Uova, finalmente il piano di autocontrollo

Il caso fipronil ha indotto le associazioni produttive a siglare un'intesa che prevede un programma di esami di laboratorio per escludere contaminazioni da insetticidi

Notizie dal mondo agroalimentare:
prodotti, mercati, tecnologie, processi di filiera

13

Settembre
2017

È stato sottoscritto ieri al Ministero della Salute il protocollo tra le associazioni produttive e le autorità sanitarie per promuovere un programma di autocontrollo rafforzato al fine di garantire la sicurezza dei consumatori, attraverso la verifica delle caratteristiche delle uova italiane e dei prodotti che le contengono.
Hanno firmato le associazioni Aidepi, Aiipa, Aia, Alleanza Delle Cooperative Italiane-Agroalimentare, Assoavi, Cia, Coldiretti, Cna Agroalimentare, Confagricoltura, Federalimentare, Unaitalia, che operano nel settore della produzione avicola e in quello della trasformazione alimentare.

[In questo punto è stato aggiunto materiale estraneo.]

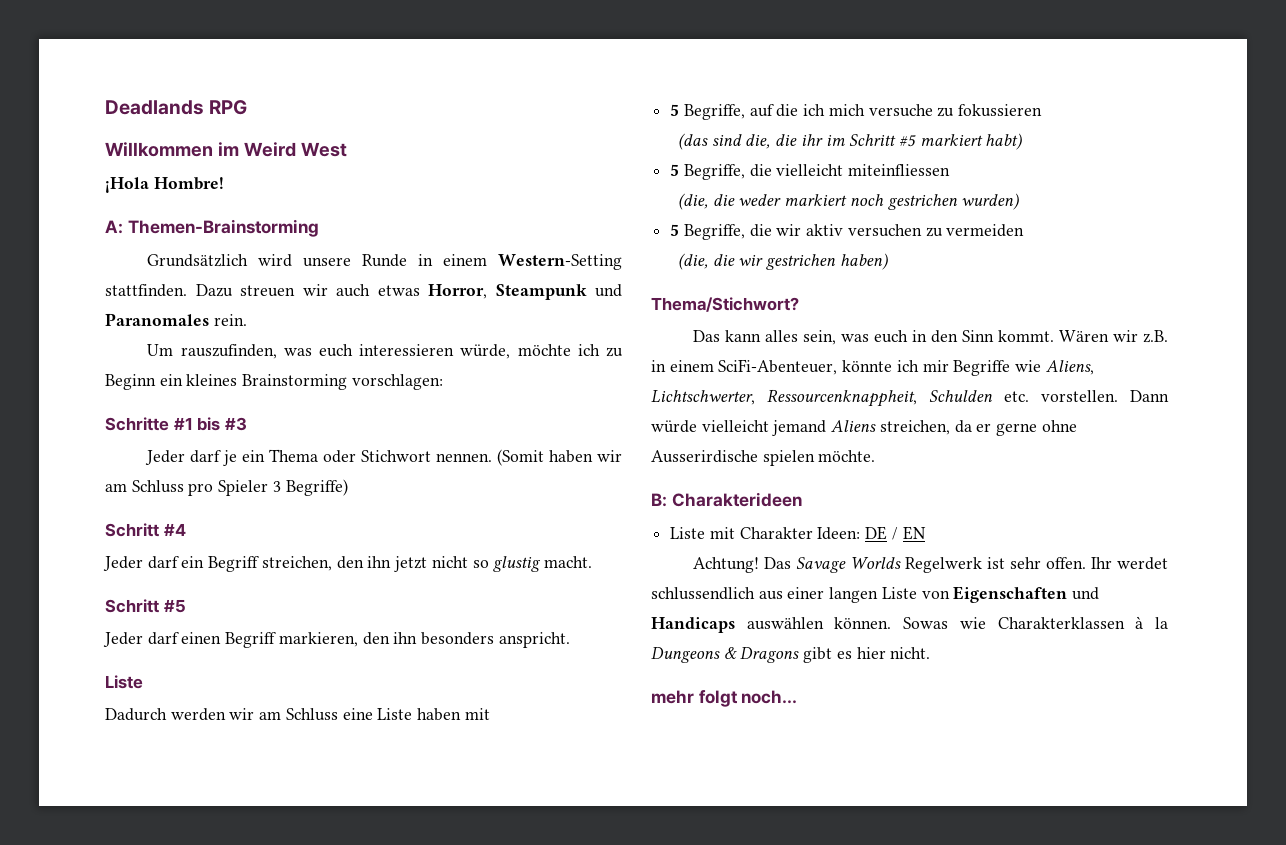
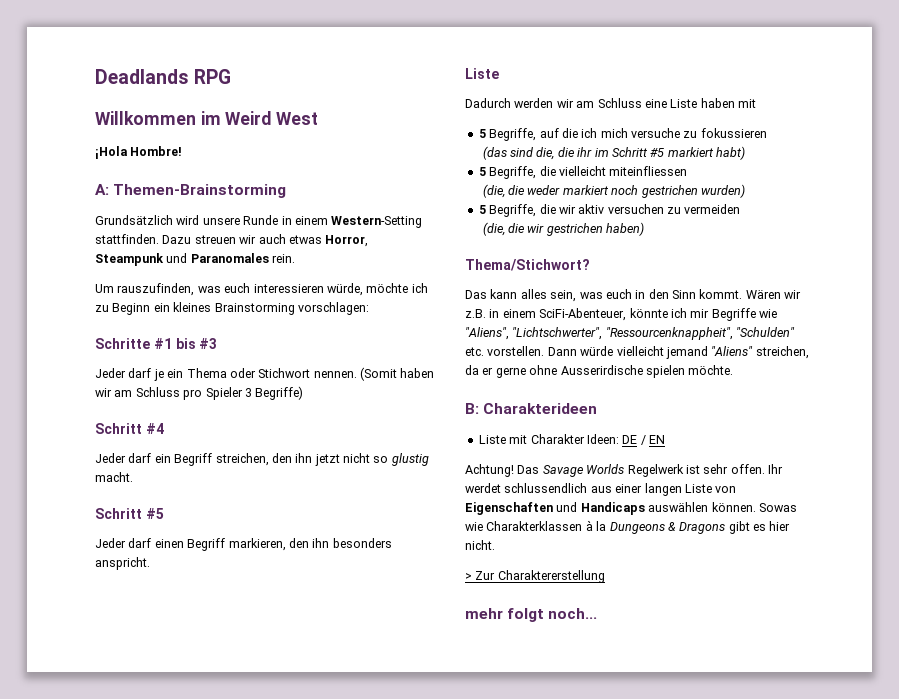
[1045,360,1094,375] [651,389,993,407] Aliens, Lichtschwerter, Ressourcenknappheit, Schulden -> [465,327,796,340] "Aliens", "Lichtschwerter", "Ressourcenknappheit", "Schulden"
[831,420,877,432] Aliens -> [711,346,754,356] "Aliens"
(931, 653) none -> [465,570,605,583] // > Zur Charaktererstellung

Il protocollo, su cui hanno espresso parere favorevole i Ministeri dell'Agricoltura e dello Sviluppo economico, prevede l'esecuzione in autocontrollo, una prima volta entro il 15 ottobre e successivamente con una cadenza regolare, di esami di laboratorio per escludere la contaminazione delle uova con gli antiparassitari fipronil e amitraz. Un'autodichiarazione accompagnerà le uova provenienti da impianti che partecipano. Il programma di autocontrollo non esclude la possibilità per le aziende di essere sottoposte a controllo ufficiale.